- _Task goal_:
Retype each entry exactly as written, and keep the pictures out of the copy.

- _Given information_:

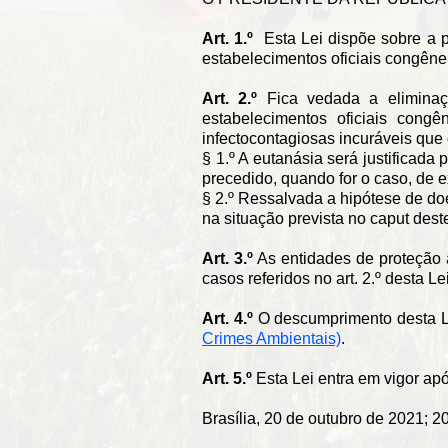
Art. 1.º
Esta Lei dispõe sobre a p
estabelecimentos oficiais congêne
Art. 2.º
Fica vedada a eliminaç
estabelecimentos oficiais con
infectocontagiosas incuráveis que
§ 1.º A eutanásia será justificada
precedido, quando for o caso, de e
§ 2.º Ressalvada a hipótese de doe
na situação prevista no caput dest
Art. 3.º
As entidades de proteção
casos referidos no art. 2.º desta Lei
Art. 4.º
O descumprimento desta Le
Crimes Ambientais)
.
Art. 5.º
Esta Lei entra em vigor apó
Brasília, 20 de outubro de 2021; 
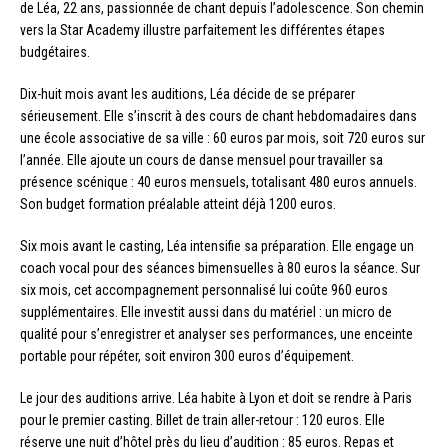
de Léa, 22 ans, passionnée de chant depuis l’adolescence. Son chemin
vers la Star Academy illustre parfaitement les différentes étapes
budgétaires.
Dix-huit mois avant les auditions, Léa décide de se préparer
sérieusement. Elle s’inscrit à des cours de chant hebdomadaires dans
une école associative de sa ville : 60 euros par mois, soit 720 euros sur
l’année. Elle ajoute un cours de danse mensuel pour travailler sa
présence scénique : 40 euros mensuels, totalisant 480 euros annuels.
Son budget formation préalable atteint déjà 1200 euros.
Six mois avant le casting, Léa intensifie sa préparation. Elle engage un
coach vocal pour des séances bimensuelles à 80 euros la séance. Sur
six mois, cet accompagnement personnalisé lui coûte 960 euros
supplémentaires. Elle investit aussi dans du matériel : un micro de
qualité pour s’enregistrer et analyser ses performances, une enceinte
portable pour répéter, soit environ 300 euros d’équipement.
Le jour des auditions arrive. Léa habite à Lyon et doit se rendre à Paris
pour le premier casting. Billet de train aller-retour : 120 euros. Elle
réserve une nuit d’hôtel près du lieu d’audition : 85 euros. Repas et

- _Output of the exercise_:
Art. 1.º
Esta Lei dispõe sobre a p
estabelecimentos oficiais congêne
Art. 2.º
Fica vedada a eliminaç
estabelecimentos oficiais con
infectocontagiosas incuráveis que
§ 1.º A eutanásia será justificada
precedido, quando for o caso, de e
§ 2.º Ressalvada a hipótese de doe
na situação prevista no caput dest
Art. 3.º
As entidades de proteção
casos referidos no art. 2.º desta Lei
Art. 4.º
O descumprimento desta Le
Crimes Ambientais)
.
Art. 5.º
Esta Lei entra em vigor apó
Brasília, 20 de outubro de 2021; 
de Léa, 22 ans, passionnée de chant depuis l’adolescence. Son chemin
vers la Star Academy illustre parfaitement les différentes étapes
budgétaires.
Dix-huit mois avant les auditions, Léa décide de se préparer
sérieusement. Elle s’inscrit à des cours de chant hebdomadaires dans
une école associative de sa ville : 60 euros par mois, soit 720 euros sur
l’année. Elle ajoute un cours de danse mensuel pour travailler sa
présence scénique : 40 euros mensuels, totalisant 480 euros annuels.
Son budget formation préalable atteint déjà 1200 euros.
Six mois avant le casting, Léa intensifie sa préparation. Elle engage un
coach vocal pour des séances bimensuelles à 80 euros la séance. Sur
six mois, cet accompagnement personnalisé lui coûte 960 euros
supplémentaires. Elle investit aussi dans du matériel : un micro de
qualité pour s’enregistrer et analyser ses performances, une enceinte
portable pour répéter, soit environ 300 euros d’équipement.
Le jour des auditions arrive. Léa habite à Lyon et doit se rendre à Paris
pour le premier casting. Billet de train aller-retour : 120 euros. Elle
réserve une nuit d’hôtel près du lieu d’audition : 85 euros. Repas et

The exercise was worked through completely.